Lesson Learned #2: Great road trips often start upon quitting jobs.
We took Indiana route 62 as it roughly paralleled I64 and had excellent twisties, ups-n-downs, small towns and vistas.
As we highballed past a central Missouri I-64 on-ramp, we were quickly overtaken and passed by an empty, ever accelerating 10-ton dump truck, its driver obviously headed home at the end of a long Saturday of hauling. Curious as to his velocity, I downshifted and twisted wide open the FatBoy’s throttle to reel this big fish back in. I caught and paced him doing 95+MPH. Whoa.

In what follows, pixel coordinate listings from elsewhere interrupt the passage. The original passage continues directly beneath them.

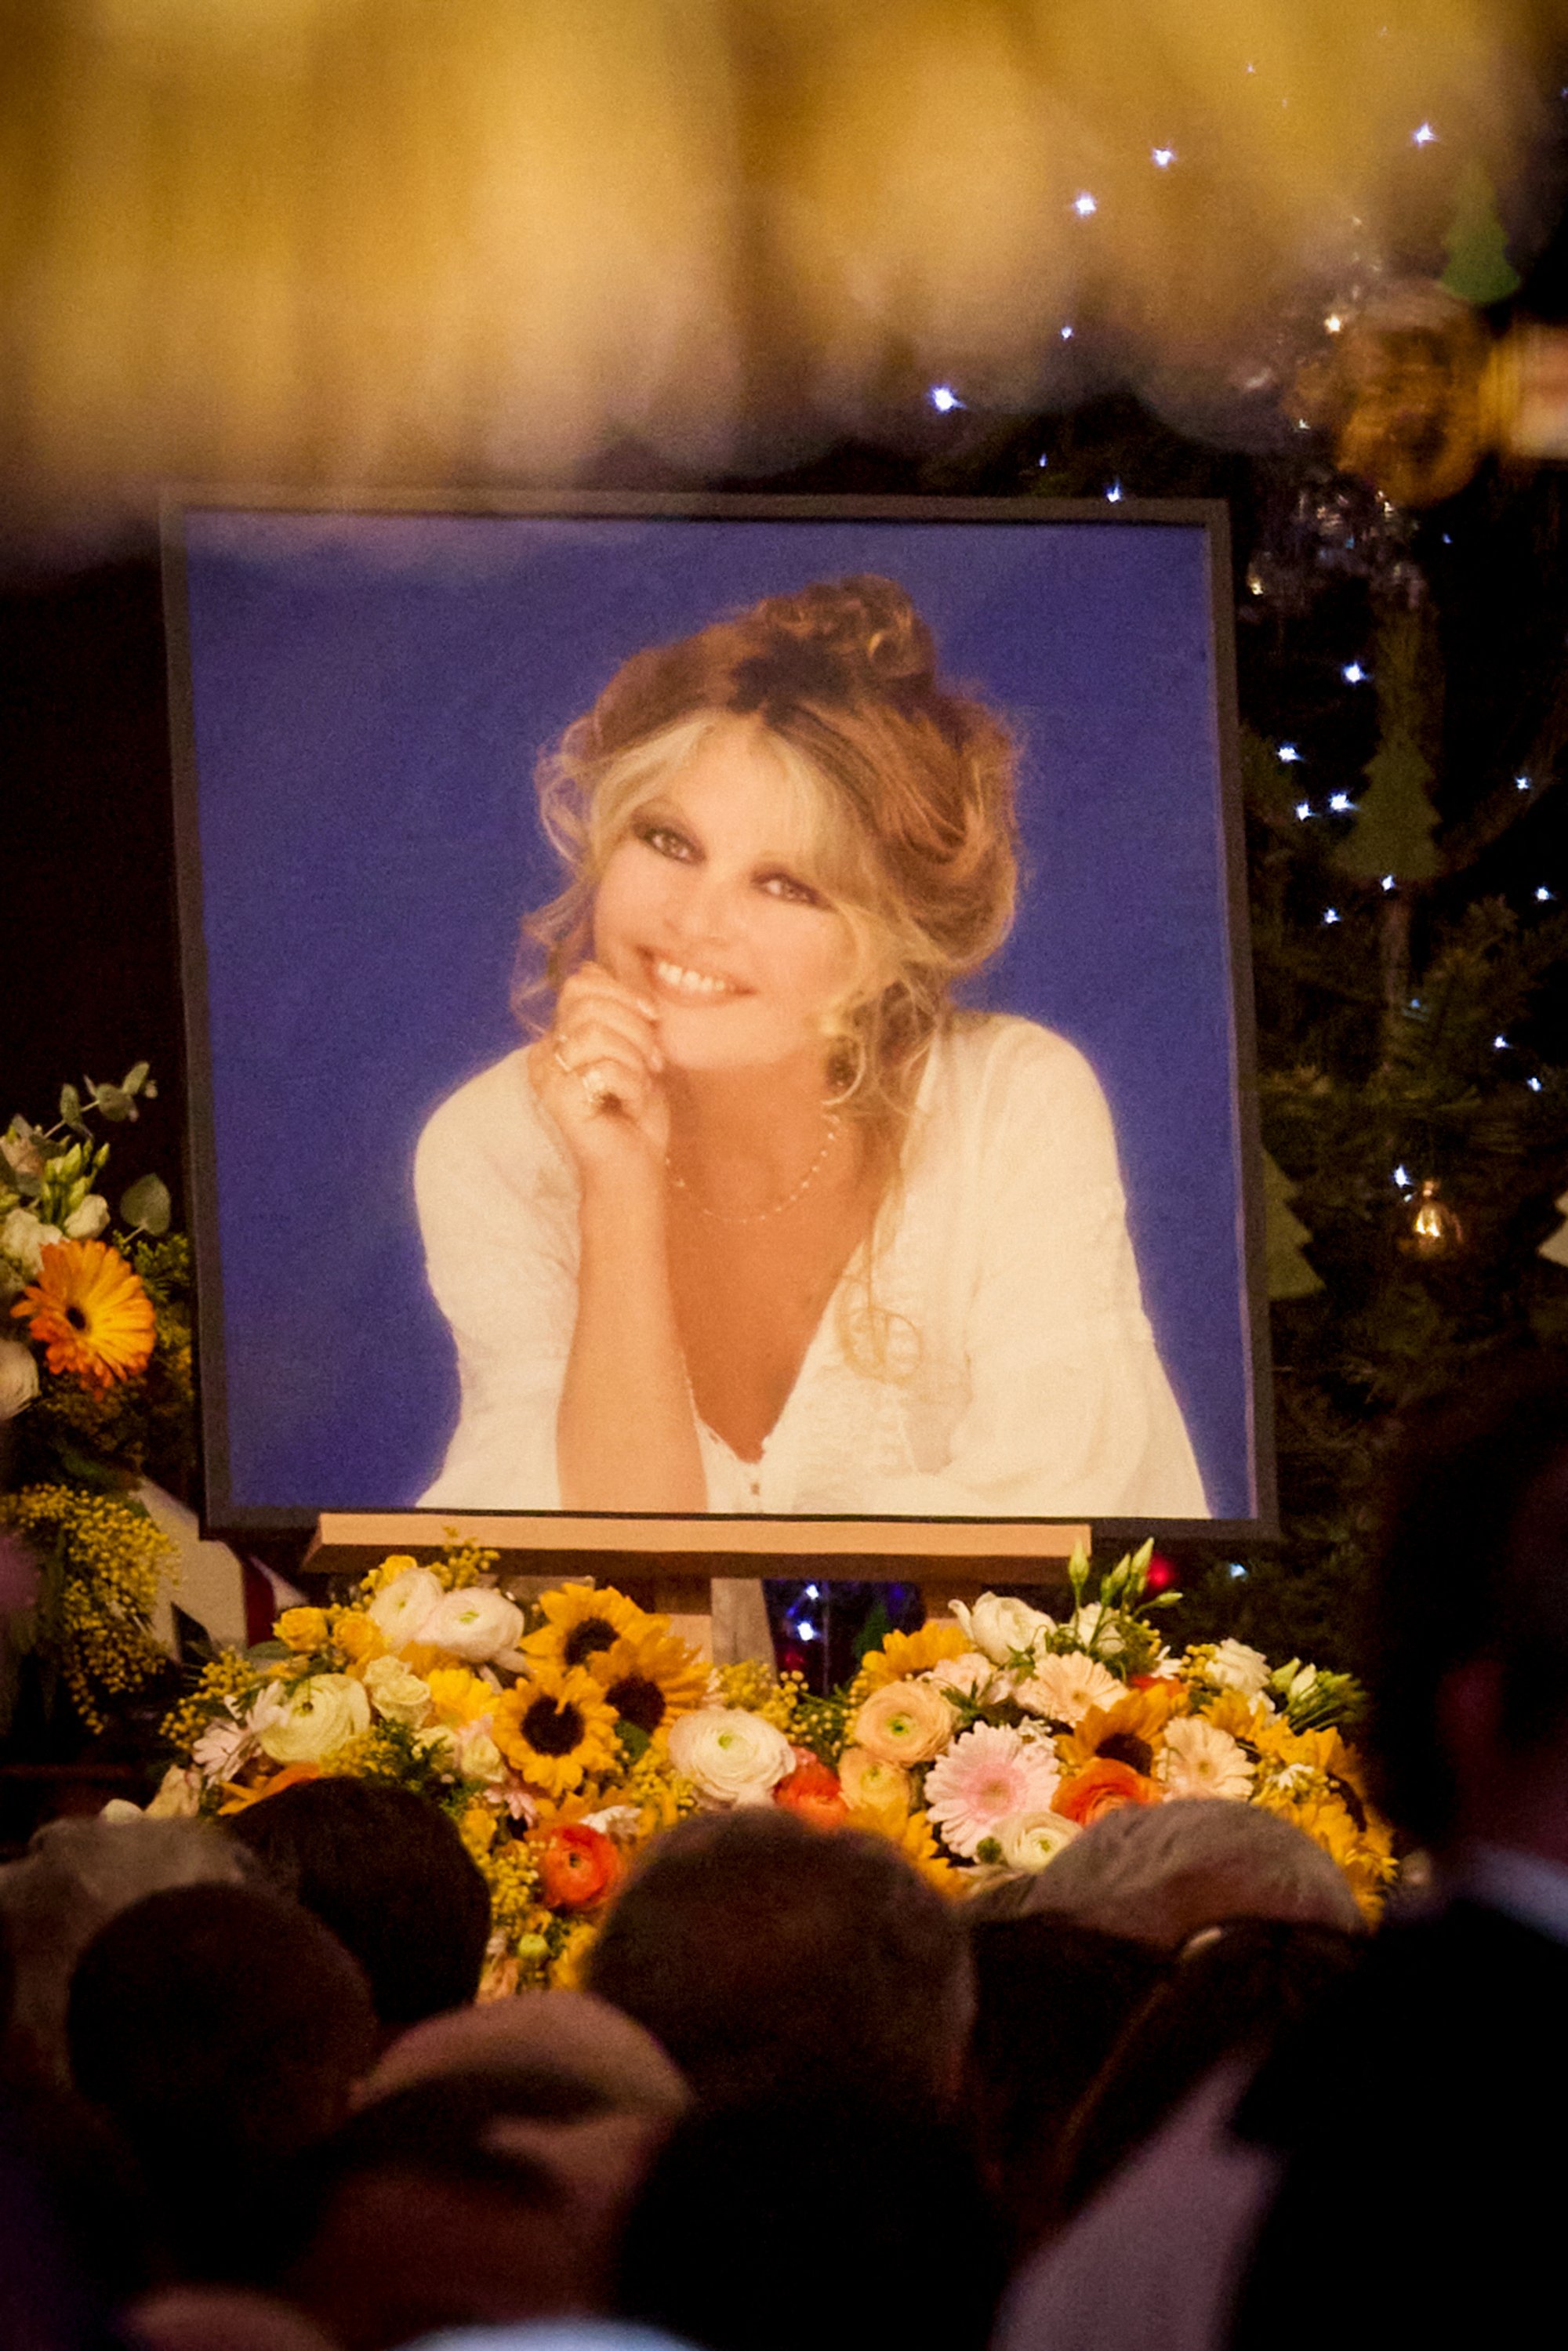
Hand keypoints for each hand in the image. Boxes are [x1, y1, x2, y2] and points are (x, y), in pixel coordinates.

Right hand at [529, 962, 668, 1181]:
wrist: (636, 1166)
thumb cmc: (636, 1111)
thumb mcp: (633, 1047)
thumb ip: (614, 1009)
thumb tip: (592, 968)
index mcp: (559, 1035)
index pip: (581, 982)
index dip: (625, 994)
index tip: (652, 1021)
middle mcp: (543, 1051)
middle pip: (588, 1002)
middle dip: (635, 1029)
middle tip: (651, 1063)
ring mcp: (545, 1075)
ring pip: (596, 1033)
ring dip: (635, 1061)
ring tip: (639, 1087)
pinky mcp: (556, 1098)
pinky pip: (604, 1068)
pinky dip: (632, 1086)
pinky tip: (629, 1107)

We ended Day #2 a bit shy of its Joplin Missouri goal since there’s was no point of exhausting ourselves after another 12-13 hour day in the saddle due to the extra mileage of our side route excursions. We’d make up the shortfall on tomorrow’s segment,
While walking to Kenny’s — a local BBQ joint in Springfield — we happened upon a classic, restored, custom and cruiser car drive-in show in a chain burger restaurant’s parking lot. These vehicles were driven by loving fiends of America’s rolling automotive beauties from the 1920s through the early 1970s.
This warm spring, shirt-sleeve Saturday evening witnessed a 4-lane byway metamorphose into a cruising street just like the ones we experienced during drive-in Friday nights in the 1960s. A geezerfied version of American Graffitti. Very cool.
Day 2 miscellany and counts:
(2023 observation: my scribblings are silent this day for this tally sheet info.)